Kavuşalım mı? Ah be iyice kafam gitmişti benim. Kafayı yemiş olmalıydım. Kavuşmak da ne demek Elis! Dakika bir gol bir. Rezil oldum yine. Birde çocuğun -her kimse artık- yanına gideceğimi söylemiştim, şu an bile nerede olduğumu bilmediğim bu şehirde. Gerçekten sorunluydum. Gözlerimi sıkıp dudağımı kemirdim. Ne yapacağım ben şimdi?
"Şimdi görüşmemiz mümkün değil." dediğinde tırnağımı yemeye başladım. Yüz ifademi görmek bile istemiyorum. Hayır, yanlış oldu zaten göremiyorum. Yüz ifademi görmelerini istemiyorum. Evet bu çok daha doğru. Anlamadığım şey telefonunu o da kaybetmişti, nasıl bu kadar rahat olabiliyordu? Ben çocuğunu kaybetmiş bir anne gibi hissediyordum. Ne kadar korkmuştur şimdi telefonum benim.
"Neden?" dedim tedirginlikten dolayı kopardığım tırnağımı yere tükürürken. Hey! İğrenç bir kız olduğumu biliyorum millet! Yüzüme vurmayın lütfen! Yada tiksinircesine bakmayın çünkü biliyorum siz de yaptınız. Benim gibi herkesin içinde olmasa da yapmış olmanız gerekiyor. Yapmadınız mı? Hiç mi? Tamam.
"Siz neredesiniz?" dediğinde nerede olduğumu kestirmek için etrafımda döndüm.Hala her şey aynıydı. Otogardaydım ve otobüsten insanlar onları karşılamaya gelenlerle kucaklaşıyorlardı. Ahh ne kadar da duygusal değil mi? Birkaç dakikadır beklediğim adama dönüp konuştum. Telefona doğru döndüm. Yanlış anlamayın.
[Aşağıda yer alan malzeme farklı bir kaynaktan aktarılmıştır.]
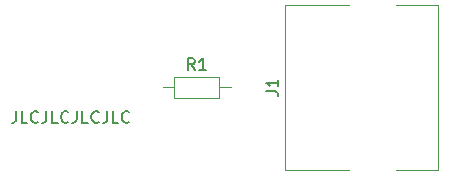
<source format=gto>
%TF.GenerationSoftware,KiCad,Pcbnew,(6.0.4-0)*%
%TF.CreationDate,2022-04-07T00:05:43-04:00*%
%TF.ProjectId,adb-usb-converter,6164622d-7573-4622-9d63-6f6e76657274,rev?*%
%TF.SameCoordinates,Original*%
%TF.FileFunction,Legend,Top*%
%TF.FilePolarity,Positive*%
%FSLAX46Y46*%
G04 Gerber Fmt 4.6, Leading zero omitted, Abs format (unit mm)*
G04 Created by KiCad (PCBNEW (6.0.4-0)) date 2022-04-07 00:05:43*
%MOMM*%
%LPD*%
G01*
G04 APERTURE LIST*
%ADD10C,0.150000*%
%ADD11C,0.120000*%
%ADD12C,2.000000*%
%ADD13C,4.000000*%
%ADD14C,1.600000*%
%ADD15R,1.600000X1.600000*%
%ADD16O,1.400000X1.400000*%
%ADD17C,1.400000*%
G04 APERTURE END LIST*
D10*
X114760952Y-1992380D02*
X114760952Y-2706666D01*
X114713333Y-2849523D01*
X114618095Y-2944761D01*
X114475238Y-2992380D01*
X114380000Y-2992380D01*
X115713333Y-2992380D02*
X115237142Y-2992380D01*
X115237142Y-1992380D01*
X116618095Y-2897142D02*
X116570476Y-2944761D01*
X116427619Y-2992380D01*
X116332380Y-2992380D01*
X116189523Y-2944761D01*
X116094285Y-2849523D01*
X116046666Y-2754285D01*
X115999047Y-2563809D01*
X115999047Y-2420952D01*
X116046666Y-2230476D01*
X116094285Y-2135238D01*
X116189523Y-2040000D01*
X116332380Y-1992380D01*
X116427619Y-1992380D01*
X116570476Y-2040000D01*
X116618095Y-2087619D01*
X117332380Y-1992380D02*
X117332380Y-2706666D01*
X117284761Y-2849523D01*
X117189523Y-2944761D01*
X117046666Y-2992380D01*
X116951428Y-2992380D01*
X118284761Y-2992380D02*
X117808571Y-2992380D01*
X117808571Y-1992380D01*
X119189523Y-2897142D02*
X119141904Y-2944761D01*
X118999047Y-2992380D01*
X118903809Y-2992380D01*
X118760952Y-2944761D01*
X118665714Y-2849523D01*
X118618095Y-2754285D01*
X118570476Y-2563809D01*
X118570476Y-2420952D01*
X118618095Y-2230476D01*
X118665714Y-2135238D01*
X118760952Y-2040000D01*
X118903809Y-1992380D01*
X118999047Y-1992380D01*
X119141904Y-2040000D01*
X119189523Y-2087619D01*
X119903809Y-1992380D02*
X119903809Y-2706666D01*
X119856190Y-2849523D01*
X119760952Y-2944761D01*
X119618095Y-2992380D01*
X119522857Y-2992380D01*
X120856190Y-2992380D02*
X120380000Y-2992380D01*
X120380000Y-1992380D01*
X121760952Y-2897142D02*
X121713333Y-2944761D01*
X121570476Y-2992380D01*
X121475238Y-2992380D01*
X121332380Y-2944761D01*
X121237142Y-2849523D01*
X121189523Y-2754285D01*
X121141904Y-2563809D01*
X121141904Y-2420952D01*
X121189523Y-2230476D01*
X121237142Y-2135238D01*
X121332380Y-2040000D01*
X121475238Y-1992380D01*
X121570476Y-1992380D01*
X121713333Y-2040000D01*
X121760952Y-2087619D01*
X122475238Y-1992380D02*
X122475238Y-2706666D01*
X122427619Y-2849523D01*
X122332380Y-2944761D01*
X122189523Y-2992380D01*
X122094285Y-2992380D01*
X123427619Y-2992380D02*
X122951428Y-2992380D01*
X122951428Y-1992380D01*
X124332380Y-2897142D02*
X124284761Y-2944761D01*
X124141904Y-2992380D01*
X124046666Y-2992380D01*
X123903809Y-2944761D01*
X123808571Y-2849523D01*
X123760952Y-2754285D01*
X123713333Y-2563809D01*
X123713333Y-2420952D01*
X123760952Y-2230476D01*
X123808571Y-2135238D01*
X123903809Y-2040000D01*
X124046666Y-1992380D01*
X124141904Y-1992380D01*
X124284761Y-2040000D01*
X124332380Y-2087619D01*
%TO.C,J1*%
X135952380Y-333333D02*
X136666666Y-333333D01*
X136809523Y-380952D01*
X136904761Y-476190D01*
X136952380Y-619047D01*
X136952380Y-714285D01*
X136952380Y666666D02*
X136952380Y95238D01*
X136952380Y380952D02*
X135952380Y380952D01*
X136095238Y285714D01*
X136190476Y190476D01*
X136238095Y95238D01*
%TO.C,R1*%
X129881333Y1467619D02*
X129548000Y1943809D01*
X129309904Y1467619D02*
X129309904Y2467619D01*
X129690857Y2467619D01*
X129786095Y2420000D01*
X129833714Y2372380D01*
X129881333Y2277142D01*
X129881333Y2134285D01*
X129833714Y2039047D01*
X129786095Y1991428D01*
X129690857Y1943809D01*
X129309904Y1943809D01*
X130833714Y1467619D02*
X130262285Y1467619D01*
X130548000Y1467619D02*
X130548000Y2467619D01*
X130452761Y2324761D01*
X130357523Y2229523D01*
X130262285Y2181904D01*
D11*
%TO.C,J1*%
X150450000Y7000000D02*
X150450000Y-7000000D01*
X150450000Y-7000000D02*
X137550000Y-7000000D01*
X137550000Y-7000000D02*
X137550000Y7000000D01*
X137550000Y7000000D02*
X150450000Y7000000D01*
%TO.C,R1*%
X128128000Y920000D02*
X128128000Y-920000D01*
X128128000Y-920000D02*
X131968000Y-920000D01*
X131968000Y-920000D02*
X131968000Y920000D01*
X131968000Y920000D02*
X128128000Y920000D01*
X127178000Y0D02*
X128128000Y0D01*
X132918000Y0D02*
X131968000Y0D01*
%TD*%
%LPC*%
D12*
%TO.C,J1*%
X139450000Y-3400000D03*
X139450000Y3400000D03*
X141950000Y-3400000D03*
X141950000Y3400000D03*
D13*
X145750000Y0D03*
X144950000Y-6750000D03*
X144950000Y6750000D03*
%TD*%
D14*
%TO.C,U1*%
X106965001Y7620000D03*
X109505001Y7620000D03*
X112045001Y7620000D03*
X114585001Y7620000D03*
X117125001Y7620000D03*
X119665001Y7620000D03*
X122205001Y7620000D03*
X124745001Y7620000D03*
X127285001Y7620000D03*
X129825001Y7620000D03*
X132365001Y7620000D03*
X134905001Y7620000D03*
X134905001Y-7620000D03*
X132365001Y-7620000D03*
X129825001Y-7620000D03*
X127285001Y-7620000D03*
X124745001Y-7620000D03*
X122205001Y-7620000D03*
X119665001Y-7620000D03*
X117125001Y-7620000D03*
X114585001Y-7620000D03*
X112045001Y-7620000D03*
X109505001Y-7620000D03*
D15*
X106965001Y-7620000D03*
%TD*%
D16*
%TO.C,R1*%
X133858000Y0D03*
D17*
X126238000Y0D03*
%TD*%
M02*

</source>
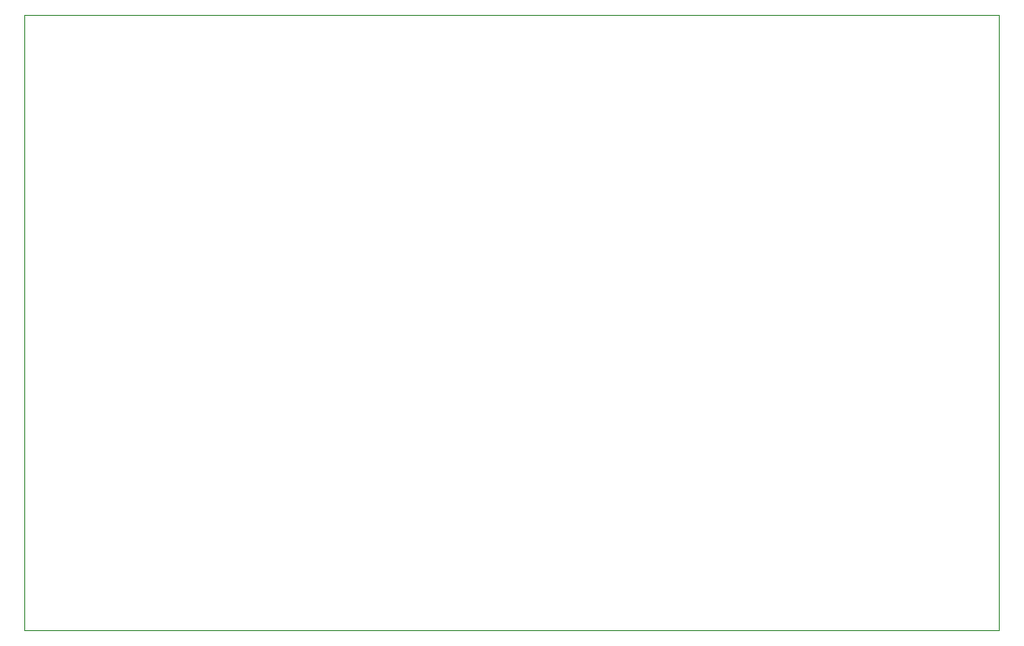
<source format=gbr>
%TF.GenerationSoftware,KiCad,Pcbnew,(5.1.9)-1*%
%TF.CreationDate,2021-01-24T16:56:43+01:00*%
%TF.ProjectId,AS3340,41533333-3430-42e6-9b69-6361645f7063,rev?*%
%TF.SameCoordinates,Original*%
%TF.FileFunction,Profile,NP*%
%FSLAX46Y46*%
G04 Gerber Fmt 4.6, Leading zero omitted, Abs format (unit mm)*
G04 Created by KiCad (PCBNEW (5.1.9)-1) date 2021-01-24 16:56:43*
%MOMM*%
%LPD*%
G01*
G04 APERTURE LIST*
%TA.AperFunction,Profile*%
%ADD10C,0.050000*%
%TD*%
G04 APERTURE END LIST*
D10*
X72898000Y-92710000D02*
X72898000Y-36830000D01*
X161290000Y-92710000D02*
X72898000Y-92710000D01*
X161290000Y-36830000D02*
X161290000Y-92710000D01*
X72898000Y-36830000D02*
X161290000Y-36830000D01*
M02*

</source>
"Ben şu an otogarın oradaki taksi durağındayım."
"Otogar mı?" şaşkınlığını sesine yansıtırken içimi iyice bir korku kaplamıştı. Ben bu gidişle telefonuma kavuşamayacağım galiba. Eğer telefonumu bana vermezse o sersem kafasını koparıp eline verirdim. Değişik fantezilerime alışmış olmalısınız değil mi? Evet, bende öyle düşünmüştüm.
"Ah! Sen şu bana çarpan kızsın. Telefonlar o sırada karışmış olmalı." dediğinde kaşlarım çatıldı. Ben mi sana çarptım dağ ayısı. Beni yere düşürüp giden kimdi?